Extract, word for word, the passage of the contour integral discussion starting at "This integrand has" and ending at "or the coefficient.)".

*** Opening of Page text ***

Find the value of below integral by deforming the contour.
Question 1. $$\int_{|z| = 2} e^z/z(z-3) \, dz $$
Question 2. $$\int_{|z+1| = 2} z^2/(4-z^2) \, dz $$
I tried to use partial fraction on these problems, but is this a right approach when it means deforming the contour? Would appreciate if you upload the step, as I feel like I am missing few steps.
I'll demonstrate the first problem, and then you can edit your problem to show a similar approach for the second problem.
$\displaystyle \frac{e^z}{z(z-3)}=\frac{1}{3}\left(\frac{e^z}{z-3}-\frac{e^z}{z} \right)$.
This integrand has poles at $z=0$ and $z=3$. However, the contour $|z|=2$ only contains the pole $z=0$; this is important.
We can split the integral as follows: $\displaystyle \frac{1}{3}\int_{|z|=2}\frac{e^z}{z-3}\,dz-\frac{1}{3}\int_{|z|=2}\frac{e^z}{z}\,dz$.
For the first term, since the integrand is continuous all over and inside the loop, the integral is equal to $0$. (The contour can be deformed to a point, and the integral over a point is $0$).
However, for the second term, since there is a pole inside the contour, we must use Cauchy's Theorem -- the integral is equal to $\displaystyle 2\pi i$. (I'm not including that negative sign in front of the whole thing or the coefficient.)
Therefore, the entire integral is just equal to $\displaystyle -\frac{2\pi i}{3}$ .

*** Close of Page text ***
*** Opening of Data below ***

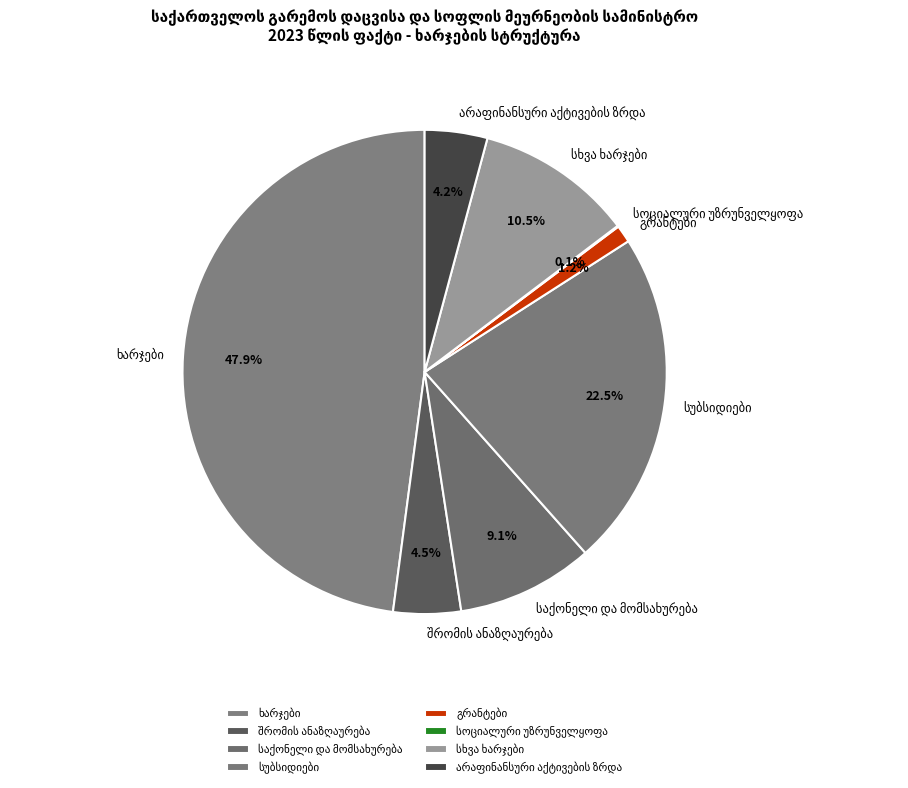

Is there a majority slice in this chart?

No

*** Close of Data below ***

## Solution for this problem
This integrand has poles at $z=0$ and $z=3$. However, the contour $|z|=2$ only contains the pole $z=0$; this is important.
We can split the integral as follows: $\displaystyle \frac{1}{3}\int_{|z|=2}\frac{e^z}{z-3}\,dz-\frac{1}{3}\int_{|z|=2}\frac{e^z}{z}\,dz$.
For the first term, since the integrand is continuous all over and inside the loop, the integral is equal to $0$. (The contour can be deformed to a point, and the integral over a point is $0$).
However, for the second term, since there is a pole inside the contour, we must use Cauchy's Theorem -- the integral is equal to $\displaystyle 2\pi i$. (I'm not including that negative sign in front of the whole thing or the coefficient.)